DWP to spend an extra £36m to make sure its decisions on people's benefits are 'accurate'

The Department of Work and Pensions is set to spend an extra £360m to ensure that the decisions it makes over people's crucial benefit payments are 'accurate.'

The extra cash was announced by Chancellor Sajid Javid in yesterday's spending review - as part of an overall £13bn funding plan that he claims will 'end austerity.'

Many have already derided the series of announcements as 'blatant electioneering' as the country heads towards an inevitable national poll.

But people in Merseyside will be interested in the extra money promised to the DWP - partly because it will confirm what many around here already know - that the department has not been fit for purpose for some time.

The ECHO has repeatedly reported on shocking and harrowing cases of those who have had incorrect and unfair decisions foisted on them by the DWP - leading to some tragic circumstances.

(Niall Carson/PA Wire)

The Spending Review stated that the overall DWP resource will rise to 1.9% in 2020/21.

This will include an extra £40m for emergency housing payments aimed at tackling problems for those living in private rented accommodation.

Man weighed six stone and was barely able to move

Many renters have found themselves in serious trouble because of problems with Universal Credit.

And there is also an extra £36m promised to 'ensure DWP decision-making is accurate' and that 'the application processes are straightforward and accessible.'

While extra money in this area will be welcomed - many will ask why it has taken so long for the government to realise the deep-rooted problems in the DWP that have caused misery for so long.

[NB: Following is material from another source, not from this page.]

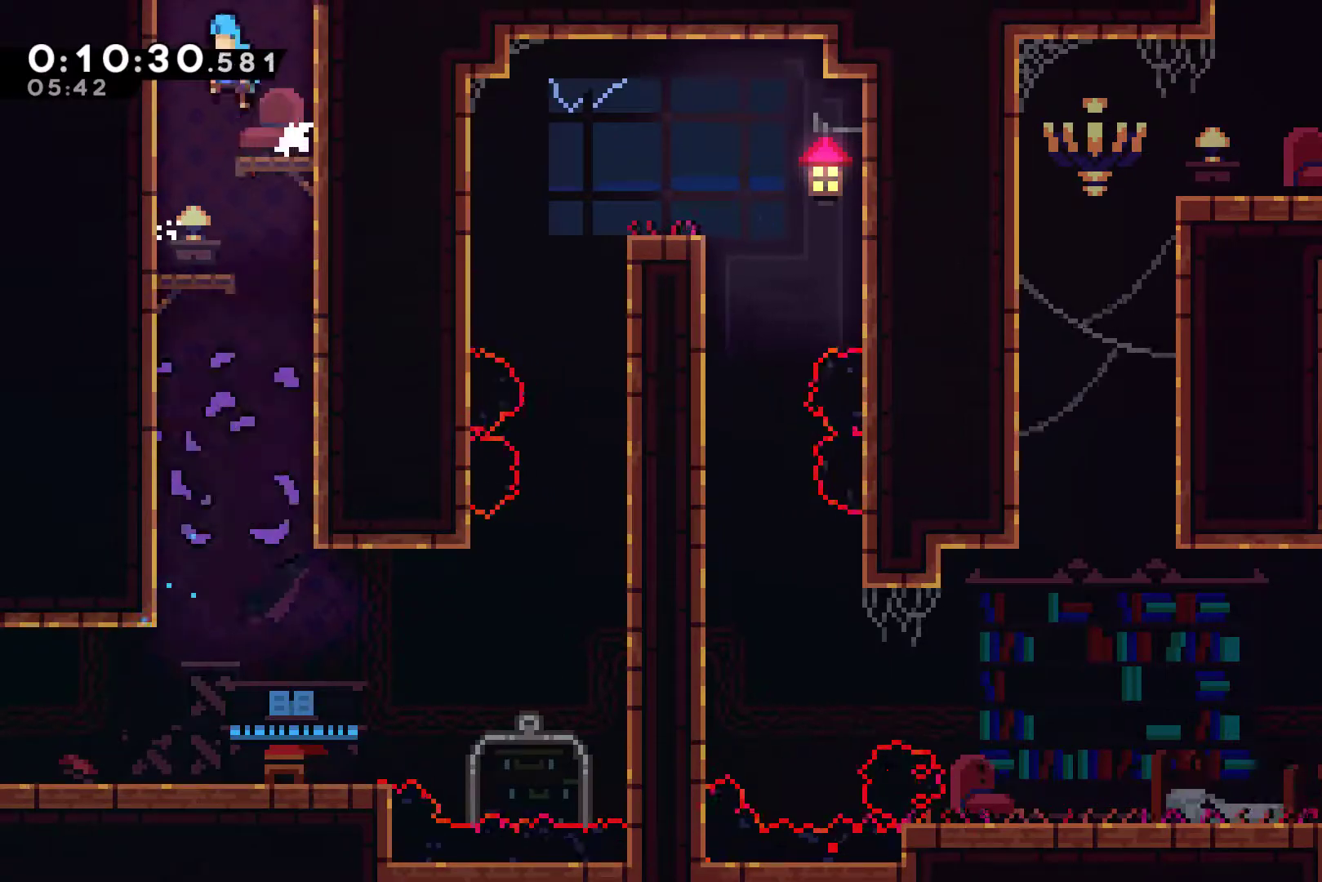
{"buttons": ["A"], "left_stick": "center", "right_stick": "center", "events": [[100, "A", "up"], [100, "DPAD_LEFT", "down"], [133, "A", "down"], [200, "DPAD_UP", "up"], [267, "DPAD_LEFT", "up"]]}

Stephen Smith has died (Liverpoool Echo)

The money will come too late for Liverpool man Stephen Smith , who was wrongly and repeatedly denied potentially life-saving benefits that he needed as he battled a number of serious illnesses.

Stephen eventually had to get a pass out from hospital so that he could take on the DWP at a tribunal and win his case.

As many ECHO readers will know, before he was finally awarded the money he had been wrongly denied for so long, Stephen died.

His is just one of many cases across our region that have exposed the DWP and its processes as being unfit in recent years - and people will certainly need to be convinced that wholesale changes are on the way.